I didn’t quite know what to expect from Shirley Jackson. I feel like she’s often put into the thriller category, but if you encountered her alongside John Grishams and P.D. Jameses, I suspect you’d consider her misplaced. Mostly, though, I only knew it from a brief mention on The Simpsons, shortly before Homer throws the book into the fireplace. I know, I know. This is what you get from Broken Britain’s education system.
Imagine my delight, then, to find that The Lottery and other stories is a collection of carefully-crafted short story gems. Turns out that people enter the literary canon for a reason. Who knew?
Jackson’s stories have a clear theme running through them of propriety and conformity. She tackles these from lots of different angles – judgemental mothers, anxious homeowners, murderous communities. These are all brilliantly polished, mostly viewed from the perspective she knew best – city life in 40s and 50s America.
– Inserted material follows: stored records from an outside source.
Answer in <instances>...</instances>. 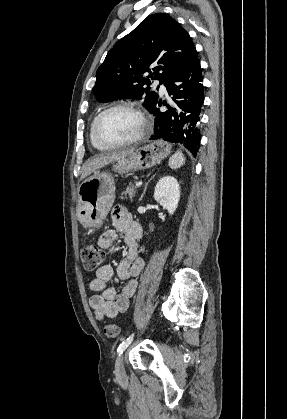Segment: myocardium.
Returning <instances> with one entry per match:
<instances>
[{
    "instance_id": "myocardium-1",
    "label": "myocardium",
    "mask_w": 287,
    "mask_h": 419,
    "mask_svg": "<svg viewBox=\"0 0 287 419\" xmlns=\"http://www.w3.org/2000/svg\"><path fill=\"white\" fill-rule=\"evenodd\" d=\"M116 109H127V110H130V111L136 113L138 115V117L140 118L141 127H140L138 133L134 137H132L128 140L121 141V142H108V141L104 140L103 138H101V136L99 134V125H100V122L102 121V119L104 118V116L107 113H109L113 110H116ZM148 125H149L148 124V119L140 108H138L136 105H134L131 102L120 101V102H117V103H114V104L108 106L107 108L102 110L96 116V119H95L94 125H93V135H94L96 141L100 145H102L106 148H109V149L110 148H119V147H124V146H129V145L135 144V143L139 142L140 140H142L147 133Z\"/></svg>"
}]
</instances>
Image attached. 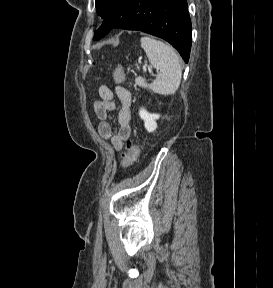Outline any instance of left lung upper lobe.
Segmentation results:
<instances>
[{"label": "left lung upper lobe", "instance_id": "5c2ea615", "mask_svg": "<svg viewBox=\"0 0 273 288\" xmlns=\"http://www.w3.org/2000/svg\"><path fill=\"white\" fill-rule=\"evenodd\" d=\"M133 0H96L97 13L104 18L102 26L95 32L93 40H99L110 30L117 28L120 19L126 14Z\"/></svg>", "mask_w": 273, "mask_h": 288}]
</instances>
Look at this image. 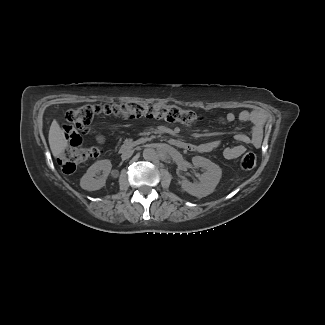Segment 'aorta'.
Listing matches in <instances>:
<instances>
[{
	"label": "aorta",
	"instance_id": "aorta-1",
	"mask_svg": "<svg viewBox=\"0 0 325 325\" xmlns=\"http://www.w3.org/2000/svg\"><path fill=\"white\" fill-rule=\"evenodd\" d=\"M157 157V152L153 148H145L143 150V158L148 161H152L156 159Z\"/></svg>",
	"mask_w": 325,
	"mask_h": 325
}]
</instances>
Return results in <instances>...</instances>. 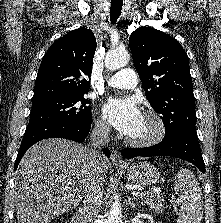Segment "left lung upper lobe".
Listing matches in <instances>:
<instances>
[{"label": "left lung upper lobe", "mask_w": 221, "mask_h": 223, "mask_svg": "<svg viewBox=\"0 0 221 223\" xmlns=\"http://www.w3.org/2000/svg\"><path fill=\"white\" fill-rule=\"evenodd\" d=\"M129 47L145 96L165 126V138L196 130L195 98L189 60L179 42L151 27L131 33Z\"/></svg>", "instance_id": "left-lung-upper-lobe-1"}]
</instances>
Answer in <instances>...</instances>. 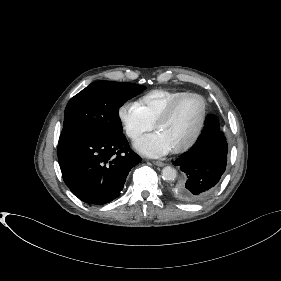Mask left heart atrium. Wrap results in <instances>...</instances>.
Wrapping results in <instances>:
<instances>
[{"mask_svg":"<svg viewBox=\"0 0 281 281\" xmlns=\"http://www.w3.org/2000/svg\"><path fill=\"white\" fill-rule=\"evenodd\" d=\"M136 149L150 157H160L167 154L171 148L158 132L146 135L135 143Z\"/></svg>","mask_w":281,"mask_h":281,"instance_id":"obj_1","label":"left heart atrium"}]
</instances>
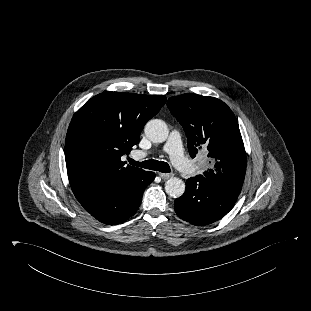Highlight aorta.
<instances>
[{
  "instance_id": "762f6f07",
  "label": "aorta",
  "mask_w": 311,
  "mask_h": 311,
  "mask_svg": "<svg viewBox=\"0 0 311 311\" xmlns=\"http://www.w3.org/2000/svg\"><path fill=\"white\" fill-rule=\"evenodd\" d=\"M147 138L154 143H162L168 137L167 124L160 119H152L148 121L144 128ZM166 193L173 198H179L185 191V184L180 178H170L165 183Z\"/></svg>"
}]
</instances>
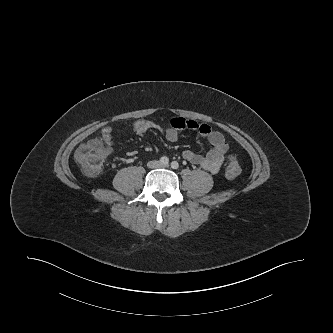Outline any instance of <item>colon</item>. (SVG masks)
<instances>
[{
	"instance_id": "5ec220e1",
	"label": "colon",
	"mask_w": 333,
	"mask_h": 333,
	"mask_svg": "<svg viewBox=\"0 0 333 333\" xmlns=\"http://www.w3.org/2000/svg\"><path fill=\"white\" fill-rule=\"evenodd\" d=\"M107 148L103 141L95 139L82 144L75 152L77 165L89 176H98L102 169ZM241 173V165L235 157H231L226 165L225 174L234 179Z\"/></svg>"
}]
</instances>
There’s a clear focus on gender here too, with the hypocrisies and dual expectations that are levied at women by their wider society carefully dictating their actions and responses. Jackson does this subtly, through the women’s mannered reactions to their situations, but the gathering weight of this sense across the bulk of the stories gradually makes itself very powerfully felt.
The book’s title story, The Lottery, is actually quite a departure from the style of her other stories, but it’s perhaps the clearest representation of what she’s saying in most of them. Social violence, and acceptance of it, is drawn in stark lines; everyone agrees it’s fine, when it’s not happening to them. It’s all the more powerful for its continued relevance today.
Jackson herself, while she spent time in New York and San Francisco that undoubtedly influenced her writing, was quite a reclusive woman. Ultimately it feels like she’s perhaps a little distrustful of society – and with the diamond-sharp insights she picks out in these stories, it’s hard to disagree.